Dataset entries ::

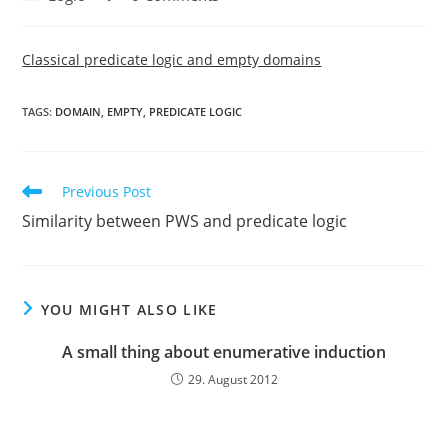
category:
comments:
Classical predicate logic and empty domains
TAGS:
DOMAIN
,
EMPTY
,
PREDICATE LOGIC
Read
Previous Post
more
Similarity between PWS and predicate logic
articles
YOU MIGHT ALSO LIKE
A small thing about enumerative induction
29. August 2012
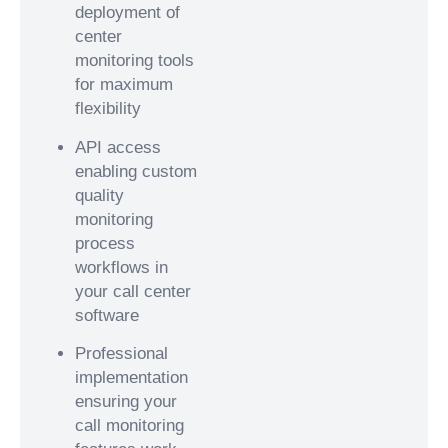
deployment of
center
monitoring tools
for maximum
flexibility
API access
enabling custom
quality
monitoring
process
workflows in
your call center
software
Professional
implementation
ensuring your
call monitoring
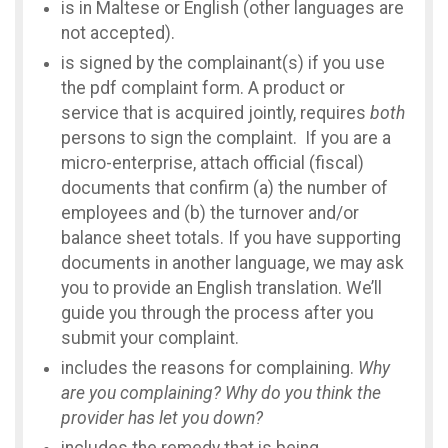
is in Maltese or English (other languages are
not accepted).
is signed by the complainant(s) if you use
the pdf complaint form. A product or
service that is acquired jointly, requires
both
persons to sign the complaint. If you are a
micro-enterprise, attach official (fiscal)
documents that confirm (a) the number of
employees and (b) the turnover and/or
balance sheet totals. If you have supporting
documents in another language, we may ask
you to provide an English translation. We’ll
guide you through the process after you
submit your complaint.
includes the reasons for complaining.
Why
are you complaining? Why do you think the
provider has let you down?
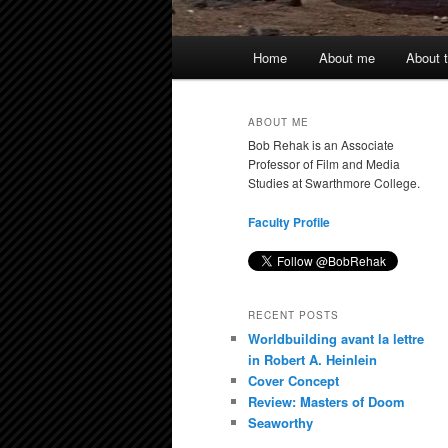
Main
Home
About me
About t
menu
ABOUT ME
Bob Rehak is an Associate
Professor of Film and Media
Studies at Swarthmore College.
Faculty Profile
RECENT POSTS
Worldbuilding avant la lettre
in Robert A. Heinlein
Cover Concept
Review: Masters of Doom
Seaworthy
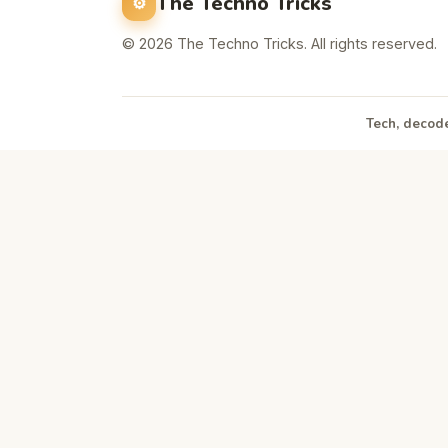
The Techno Tricks
© 2026 The Techno Tricks. All rights reserved.
Tech, decode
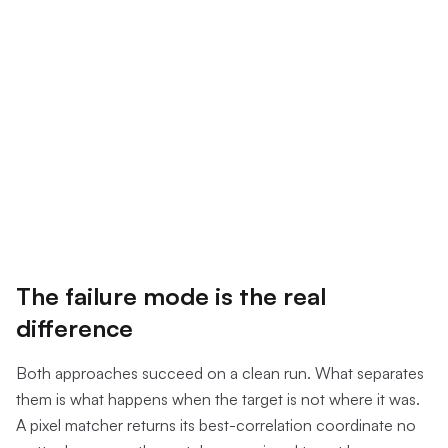
The failure mode is the real
difference
Both approaches succeed on a clean run. What separates
them is what happens when the target is not where it was.
A pixel matcher returns its best-correlation coordinate no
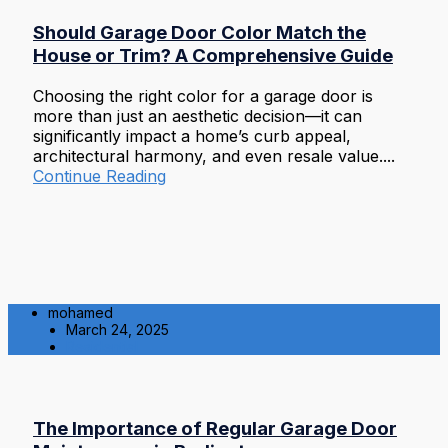
Should Garage Door Color Match the
House or Trim? A Comprehensive Guide
Choosing the right color for a garage door is
more than just an aesthetic decision—it can
significantly impact a home’s curb appeal,
architectural harmony, and even resale value....
Continue Reading
mohamed
March 24, 2025
Residential
The Importance of Regular Garage Door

What is expected ::
Identify every line in the data above containing the word "that", and copy each of those lines out in full.

Your solution ::
service that is acquired jointly, requires
documents that confirm (a) the number of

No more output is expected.